(DATA PROVIDED begins)

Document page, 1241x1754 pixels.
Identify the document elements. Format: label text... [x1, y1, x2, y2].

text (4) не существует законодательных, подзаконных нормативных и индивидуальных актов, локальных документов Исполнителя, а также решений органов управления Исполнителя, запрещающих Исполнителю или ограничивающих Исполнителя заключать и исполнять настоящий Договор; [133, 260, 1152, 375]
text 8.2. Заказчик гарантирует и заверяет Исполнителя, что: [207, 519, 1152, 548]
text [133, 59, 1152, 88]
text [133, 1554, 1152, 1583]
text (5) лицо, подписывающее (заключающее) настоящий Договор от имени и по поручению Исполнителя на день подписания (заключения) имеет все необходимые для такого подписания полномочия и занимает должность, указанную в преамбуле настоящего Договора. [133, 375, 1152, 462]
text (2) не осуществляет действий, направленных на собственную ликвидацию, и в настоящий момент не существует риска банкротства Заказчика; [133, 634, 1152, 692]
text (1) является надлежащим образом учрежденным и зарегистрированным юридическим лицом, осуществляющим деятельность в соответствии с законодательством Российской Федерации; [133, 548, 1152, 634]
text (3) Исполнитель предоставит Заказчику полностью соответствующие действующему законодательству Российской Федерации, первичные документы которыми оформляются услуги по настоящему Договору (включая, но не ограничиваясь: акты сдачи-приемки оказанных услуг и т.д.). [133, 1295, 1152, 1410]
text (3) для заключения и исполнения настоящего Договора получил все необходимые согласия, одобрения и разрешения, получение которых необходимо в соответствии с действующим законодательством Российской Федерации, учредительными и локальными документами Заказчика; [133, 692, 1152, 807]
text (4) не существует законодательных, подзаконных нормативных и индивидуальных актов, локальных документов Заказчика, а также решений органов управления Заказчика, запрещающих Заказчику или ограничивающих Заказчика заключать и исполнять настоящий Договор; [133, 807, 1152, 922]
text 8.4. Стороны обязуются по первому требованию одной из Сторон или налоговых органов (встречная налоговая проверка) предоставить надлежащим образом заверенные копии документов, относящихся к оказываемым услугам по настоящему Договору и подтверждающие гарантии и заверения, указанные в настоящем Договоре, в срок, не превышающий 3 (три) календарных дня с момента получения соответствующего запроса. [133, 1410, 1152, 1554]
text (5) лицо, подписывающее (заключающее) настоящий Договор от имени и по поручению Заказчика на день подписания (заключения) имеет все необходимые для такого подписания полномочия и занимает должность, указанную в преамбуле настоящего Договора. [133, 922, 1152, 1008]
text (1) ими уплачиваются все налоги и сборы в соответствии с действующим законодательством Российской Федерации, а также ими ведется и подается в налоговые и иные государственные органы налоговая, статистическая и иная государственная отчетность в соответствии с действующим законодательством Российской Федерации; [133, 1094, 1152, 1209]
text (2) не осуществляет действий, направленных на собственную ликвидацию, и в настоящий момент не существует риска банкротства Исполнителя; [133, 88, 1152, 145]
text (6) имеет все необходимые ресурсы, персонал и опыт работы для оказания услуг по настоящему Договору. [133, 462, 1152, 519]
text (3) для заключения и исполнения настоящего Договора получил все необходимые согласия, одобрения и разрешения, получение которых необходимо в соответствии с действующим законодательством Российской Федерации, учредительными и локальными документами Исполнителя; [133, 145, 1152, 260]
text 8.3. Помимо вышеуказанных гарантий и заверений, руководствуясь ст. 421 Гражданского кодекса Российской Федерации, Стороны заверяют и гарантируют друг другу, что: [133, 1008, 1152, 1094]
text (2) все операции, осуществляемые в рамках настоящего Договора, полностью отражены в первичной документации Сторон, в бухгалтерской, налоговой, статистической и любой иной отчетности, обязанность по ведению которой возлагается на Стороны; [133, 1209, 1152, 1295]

(DATA PROVIDED ends)

WORK TASK: Copy the records word for word.

EXERCISE RESPONSE:
Document page, 1241x1754 pixels.
Identify the document elements. Format: label text... [x1, y1, x2, y2].

text (4) не существует законодательных, подзаконных нормативных и индивидуальных актов, локальных документов Исполнителя, а также решений органов управления Исполнителя, запрещающих Исполнителю или ограничивающих Исполнителя заключать и исполнять настоящий Договор; [133, 260, 1152, 375]
text 8.2. Заказчик гарантирует и заверяет Исполнителя, что: [207, 519, 1152, 548]
text [133, 59, 1152, 88]
text [133, 1554, 1152, 1583]
text (5) лицо, подписывающее (заключающее) настоящий Договор от имени и по поручению Исполнителя на день подписания (заключения) имеет все необходимые для такого подписания полномочия и занимает должность, указанную в преамбуле настоящего Договора. [133, 375, 1152, 462]
text (2) не осуществляет действий, направленных на собственную ликвидацию, и в настоящий момент не существует риска банкротства Заказчика; [133, 634, 1152, 692]
text (1) является надлежащим образом учрежденным и зарегистрированным юридическим лицом, осуществляющим деятельность в соответствии с законодательством Российской Федерации; [133, 548, 1152, 634]
text (3) Исполнитель предоставит Заказчику полностью соответствующие действующему законодательству Российской Федерации, первичные документы которыми оформляются услуги по настоящему Договору (включая, но не ограничиваясь: акты сдачи-приемки оказанных услуг и т.д.). [133, 1295, 1152, 1410]
text (3) для заключения и исполнения настоящего Договора получил все необходимые согласия, одобрения и разрешения, получение которых необходимо в соответствии с действующим законодательством Российской Федерации, учредительными и локальными документами Заказчика; [133, 692, 1152, 807]
text (4) не существует законодательных, подзаконных нормативных и индивидуальных актов, локальных документов Заказчика, а также решений органов управления Заказчика, запрещающих Заказчику или ограничивающих Заказчика заключать и исполнять настоящий Договор; [133, 807, 1152, 922]
text 8.4. Стороны обязуются по первому требованию одной из Сторон или налоговых органов (встречная налоговая проверка) предоставить надлежащим образом заверенные копии документов, относящихся к оказываемым услугам по настоящему Договору и подтверждающие гарантии и заверения, указанные в настоящем Договоре, в срок, не превышающий 3 (три) календарных дня с момента получения соответствующего запроса. [133, 1410, 1152, 1554]
text (5) лицо, подписывающее (заключающее) настоящий Договор от имени и по поручению Заказчика на день подписания (заключения) имеет все необходимые для такого подписания полномочия и занимает должность, указанную в преамбуле настоящего Договора. [133, 922, 1152, 1008]
text (1) ими уплачиваются все налоги и сборы в соответствии с действующим законодательством Российской Федерации, а также ими ведется и подается в налоговые и иные государственные органы налоговая, статистическая и иная государственная отчетность в соответствии с действующим законодательством Российской Федерации; [133, 1094, 1152, 1209]
text (2) не осуществляет действий, направленных на собственную ликвидацию, и в настоящий момент не существует риска банкротства Исполнителя; [133, 88, 1152, 145]
text (6) имеет все необходимые ресурсы, персонал и опыт работы для оказания услуг по настоящему Договору. [133, 462, 1152, 519]
text (3) для заключения и исполнения настоящего Договора получил все необходимые согласия, одобрения и разрешения, получение которых необходимо в соответствии с действующим законодательством Российской Федерации, учредительными и локальными документами Исполнителя; [133, 145, 1152, 260]
text 8.3. Помимо вышеуказанных гарантий и заверений, руководствуясь ст. 421 Гражданского кодекса Российской Федерации, Стороны заверяют и гарантируют друг другу, что: [133, 1008, 1152, 1094]
text (2) все операции, осуществляемые в рамках настоящего Договора, полностью отражены в первичной документации Сторон, в бухгалтерской, налоговой, статистической и любой иной отчетности, обязанность по ведению которой возлагается на Стороны; [133, 1209, 1152, 1295]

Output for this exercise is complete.